There are 13 categorical columns, and three numerical. The skewness and kurtosis factor of the price is pretty high. We can observe that the distribution of prices shows a high positive skewness to the left (skew > 1). A kurtosis value of 69205 is extremely high, meaning that there is a profusion of outliers in the dataset. We need to do something. Skewness: 254.406932 Kurtosis: 69205.088590

The data was cleaned based on the columns that are highest correlated to the price. The NAs in these columns were dropped and for the remaining columns, they were imputed.

Post cleaning, and NA imputation, from the 400K data points, we were left with ~91K data points of which 70% was used for training purposes.
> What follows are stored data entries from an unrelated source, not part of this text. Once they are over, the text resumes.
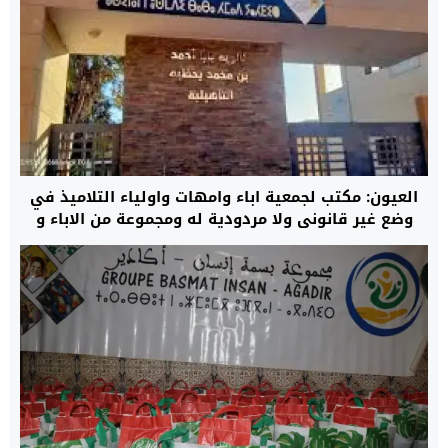
العيون: مكتب لجمعية اباء وامهات واولياء التلاميذ في
وضع غير قانوني ولا مردودية له ومجموعة من الاباء و
الامهات يطالبون بتطبيق القانون واجراء جمع عام لانهاء
المهزلة في اقرب وقت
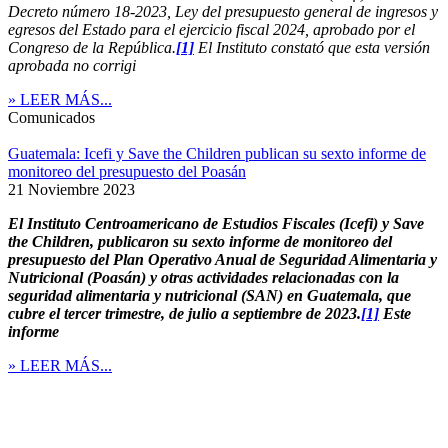
Decreto número 18-2023, Ley del presupuesto general de ingresos y
egresos del Estado para el ejercicio fiscal 2024, aprobado por el
Congreso de la República.
[1]
El Instituto constató que esta versión
aprobada no corrigi
» LEER MÁS...
Comunicados
Guatemala: Icefi y Save the Children publican su sexto informe de
monitoreo del presupuesto del Poasán
21 Noviembre 2023
El Instituto Centroamericano de Estudios Fiscales (Icefi) y Save
the Children, publicaron su sexto informe de monitoreo del
presupuesto del Plan Operativo Anual de Seguridad Alimentaria y
Nutricional (Poasán) y otras actividades relacionadas con la
seguridad alimentaria y nutricional (SAN) en Guatemala, que
cubre el tercer trimestre, de julio a septiembre de 2023.
[1]
Este
informe
» LEER MÁS...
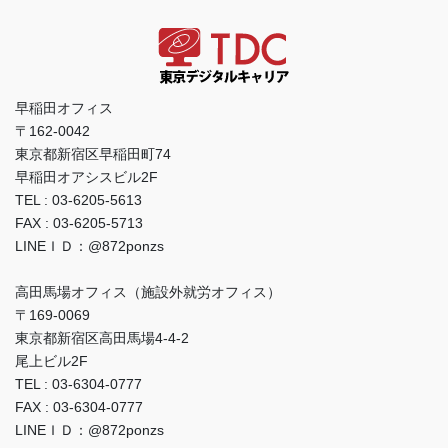
早稲田オフィス
〒162-0042
東京都新宿区早稲田町74
早稲田オアシスビル2F
TEL : 03-6205-5613
FAX : 03-6205-5713
LINEＩＤ：@872ponzs
高田馬場オフィス（施設外就労オフィス）
〒169-0069
東京都新宿区高田馬場4-4-2
尾上ビル2F
TEL : 03-6304-0777
FAX : 03-6304-0777
LINEＩＤ：@872ponzs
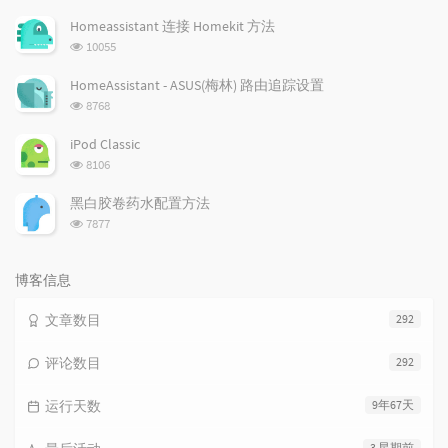
览
次
Homeassistant 连接 Homekit 方法
数:
浏
10055
览
次
HomeAssistant - ASUS(梅林) 路由追踪设置
数:
浏
8768
览
次
iPod Classic
数:
浏
8106
览
次
黑白胶卷药水配置方法
数:
浏
7877
览
次
数:
博客信息
文章数目
292
评论数目
292
运行天数
9年67天
3 星期前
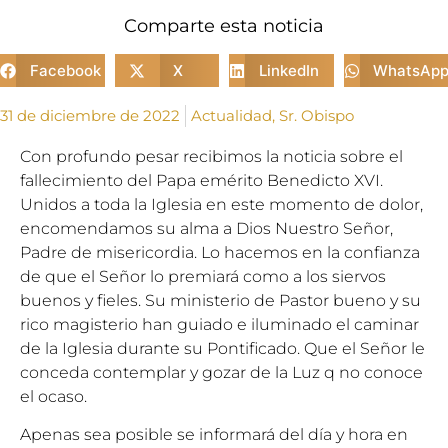
Comparte esta noticia
Facebook
X
LinkedIn
WhatsAp
31 de diciembre de 2022
Actualidad
,
Sr. Obispo
Con profundo pesar recibimos la noticia sobre el
fallecimiento del Papa emérito Benedicto XVI.
Unidos a toda la Iglesia en este momento de dolor,
encomendamos su alma a Dios Nuestro Señor,
Padre de misericordia. Lo hacemos en la confianza
de que el Señor lo premiará como a los siervos
buenos y fieles. Su ministerio de Pastor bueno y su
rico magisterio han guiado e iluminado el caminar
de la Iglesia durante su Pontificado. Que el Señor le
conceda contemplar y gozar de la Luz q no conoce
el ocaso.
Apenas sea posible se informará del día y hora en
Data Cleaning Critical Steps

Prices tend to be higher as cars are more recent, and viceversa. Outliers on Price is removed based on 1.5 times the IQR values.

Modelling:

Ridge regression was performed to extract coeffiecients. The best model was identified to obtain coefficients by using Gird Search on hyper parameters. Once the coefficients were established, the data was run through sequential feature selection for Lasso Regression.

Findings

From the results, it looks like the year, number of cylinders, fuel type and transmission type are the most important features for predicting car price. As as car dealer, it would be useful if you advertise year car was manufactured, the number of cylinders, transmission type and fuel.